Philippine Daily Inquirer

HOUSE PORK INSERTIONS STALL BUDGET–LACSON

A reenacted budget for 2019 looms as lawmakers push for funding of pet projects, according to the senator. He finds it highly irregular that the bill is still being amended despite its passage on second reading.

- STORY BY DJ YAP

It’s the House of Representa­tives’ last-minute “pork barrel allocation­s” that are delaying the passage of the proposed P3.757trillio­n budget for 2019, making a reenacted budget possible, according to Sen. Panfilo Lacson.

Mincing no words, Lacson on Monday blamed House members for inserting funds for their pet projects in the general appropriat­ions bill, leading to delays and forcing the Senate to adjust timelines.

“They defy the rules just to make way for their pork,” the administra­tion senator told reporters in a text message.

“And I dare say, it’s all the fault of the . . . House that their insertions aka pork barrel allocation­s, which I guess is their main reason for the delay, will not be implemente­d if the national government operates under a reenacted budget,” he said. “It serves them right.”

Pork barrel allocation­s, a source of kickbacks, finance the pet projects of lawmakers.

House leaders have denied inserting last-minute pork barrel allocation­s in the budget measure.

Power shift

At a press briefing, Lacson said he surmised that the lastminute changes to the appropriat­ions bill was the result of the power shift in the House after Speaker Gloria MacapagalA­rroyo staged a coup in July to oust Davao del Norte Rep. Pantaleon Alvarez.

Since the original expenditur­e program reflected appropriat­ions that largely benefited Alvarez’s allies, Arroyo’s supporters soon began introducin­g changes in the bill to their own advantage once Arroyo had taken over, the senator said.

Opposition Sen. Antonio Trillanes IV shared this view, noting that the GMA group was different from the Davao group.

“These are different groups clashing. Even if they are allied, they have different interests,” Trillanes told reporters in an in- terview in his office.

Lacson said it was highly irregular that the House continued to accept amendments to the bill even after it had been passed on second reading. “It is quite anomalous, to say the least,” he said.

Under House rules, the period of amendments occurs before voting on second reading.

The House approved the budget bill on second reading on Oct. 3.

A House leader on Monday said the chamber would only be able to pass the budget on third reading on Nov. 28, leaving the Senate little time to scrutinize the appropriat­ions bill before the Christmas break.

“We’re at the final stages of reconcilin­g difference­s and amendments to the budget, and after that we need to get the budget printed,” Compostela Valley Rep. Maria Carmen Zamora, chair of the House committee on appropriat­ions, said in a text message.

Lacson said that by then, the Senate would have six session days left before adjournmen­t on Dec. 12.

He said this was not a reasonable amount of time to pore over the thick volumes of the budget proposal.

“We are not superheroe­s in the Senate to finish scrutinizi­ng the House version of the budget bill, including all the study and research prior to plenary debates, amendments, etc.,” he added.

Waiting for House version

“Further, once they approve on third and final reading, it takes 10 days, give or take, to print the general appropriat­ions bill prior to transmitta­l to the Senate,” Lacson said.

He said that this early, it was not difficult to predict a reenacted budget in 2019.

The Senate finance committee chaired by Sen.

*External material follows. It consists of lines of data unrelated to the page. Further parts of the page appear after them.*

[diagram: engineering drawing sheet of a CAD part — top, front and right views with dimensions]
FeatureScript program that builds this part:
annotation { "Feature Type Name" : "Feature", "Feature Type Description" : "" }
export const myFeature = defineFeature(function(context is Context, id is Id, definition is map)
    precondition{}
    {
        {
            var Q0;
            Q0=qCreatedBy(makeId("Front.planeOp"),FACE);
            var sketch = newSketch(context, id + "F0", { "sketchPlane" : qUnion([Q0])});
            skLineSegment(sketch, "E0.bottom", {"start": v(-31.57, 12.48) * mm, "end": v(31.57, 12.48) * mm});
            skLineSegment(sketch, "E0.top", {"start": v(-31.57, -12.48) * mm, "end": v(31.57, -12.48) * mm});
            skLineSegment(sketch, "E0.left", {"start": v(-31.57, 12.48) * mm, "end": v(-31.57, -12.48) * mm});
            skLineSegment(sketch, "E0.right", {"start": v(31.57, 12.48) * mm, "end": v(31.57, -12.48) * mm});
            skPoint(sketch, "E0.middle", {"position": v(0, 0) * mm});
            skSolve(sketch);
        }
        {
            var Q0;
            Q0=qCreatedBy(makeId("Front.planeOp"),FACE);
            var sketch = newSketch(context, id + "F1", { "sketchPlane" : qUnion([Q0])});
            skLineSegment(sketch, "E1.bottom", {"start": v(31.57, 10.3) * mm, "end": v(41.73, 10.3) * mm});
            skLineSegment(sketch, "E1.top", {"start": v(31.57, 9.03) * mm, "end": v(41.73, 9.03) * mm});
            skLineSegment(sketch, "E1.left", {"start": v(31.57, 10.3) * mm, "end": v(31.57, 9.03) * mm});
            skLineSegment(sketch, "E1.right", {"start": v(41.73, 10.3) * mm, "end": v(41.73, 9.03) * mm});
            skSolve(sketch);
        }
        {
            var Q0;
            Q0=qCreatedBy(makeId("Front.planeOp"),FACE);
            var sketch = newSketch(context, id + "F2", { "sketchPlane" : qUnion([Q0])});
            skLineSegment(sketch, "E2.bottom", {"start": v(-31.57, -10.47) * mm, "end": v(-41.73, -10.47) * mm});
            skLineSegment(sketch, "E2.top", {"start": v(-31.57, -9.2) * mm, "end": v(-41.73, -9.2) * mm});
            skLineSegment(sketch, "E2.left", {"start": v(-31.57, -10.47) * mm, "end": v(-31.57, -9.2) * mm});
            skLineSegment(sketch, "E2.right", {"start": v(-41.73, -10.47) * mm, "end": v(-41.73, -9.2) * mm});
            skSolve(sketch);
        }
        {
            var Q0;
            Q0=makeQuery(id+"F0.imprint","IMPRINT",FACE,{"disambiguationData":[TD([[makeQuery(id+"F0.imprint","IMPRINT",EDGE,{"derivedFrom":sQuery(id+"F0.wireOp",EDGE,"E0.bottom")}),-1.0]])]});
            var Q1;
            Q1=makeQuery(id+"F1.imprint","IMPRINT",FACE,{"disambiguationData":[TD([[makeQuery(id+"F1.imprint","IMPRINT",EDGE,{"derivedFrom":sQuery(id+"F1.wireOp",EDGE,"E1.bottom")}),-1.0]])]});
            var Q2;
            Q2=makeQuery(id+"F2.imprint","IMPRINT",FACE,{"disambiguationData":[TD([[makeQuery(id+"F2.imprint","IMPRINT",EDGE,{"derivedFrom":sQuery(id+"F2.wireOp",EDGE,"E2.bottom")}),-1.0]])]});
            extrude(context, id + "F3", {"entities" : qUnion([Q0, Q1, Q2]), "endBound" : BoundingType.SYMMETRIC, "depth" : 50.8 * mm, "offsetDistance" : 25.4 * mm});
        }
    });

Loren Legarda, per usual practice, is already in the middle of panel discussion­s on the proposed 2019 budget, though the Senate will need to receive the House version before passing its own.

Senate President Vicente Sotto III said the possibilit­y of a reenacted budget was “not remote.”

“We don’t want that, but if the delay is too much, what can we do? We cannot just say ‘amen’ [to the House version],” he said.

If the budget is reenacted, it would be the first under the Duterte administra­tion.

Election year

A reenacted budget has historical­ly given the sitting President wider latitude to spend funds already appropriat­ed in the current year and automatica­lly appearing as savings.

Lacson observed that Arroyo’s presidency had been marked by reenacted budgets, especially during an election year.

“This would often happen under the former President every time there is an election. With a reenacted budget, they could throw the budget at anybody they want because it’s basically a huge lump sum,” he said.

“Congress has no control except oversight,” Lacson said.

Trillanes, however, said the form of a reenacted budget had changed since the Supreme Court ruling on the discontinu­ed Disburseme­nt Accelerati­on Program.

“Simply put, there will be no projects, no new items, no salary increases,” he said.

But Trillanes said he understood why House members were making such last-minute insertions into the budget bill.

“To be fair to the congressme­n, they exist there to represent their districts, so if the districts need funding, they will advocate for those interests,” he said.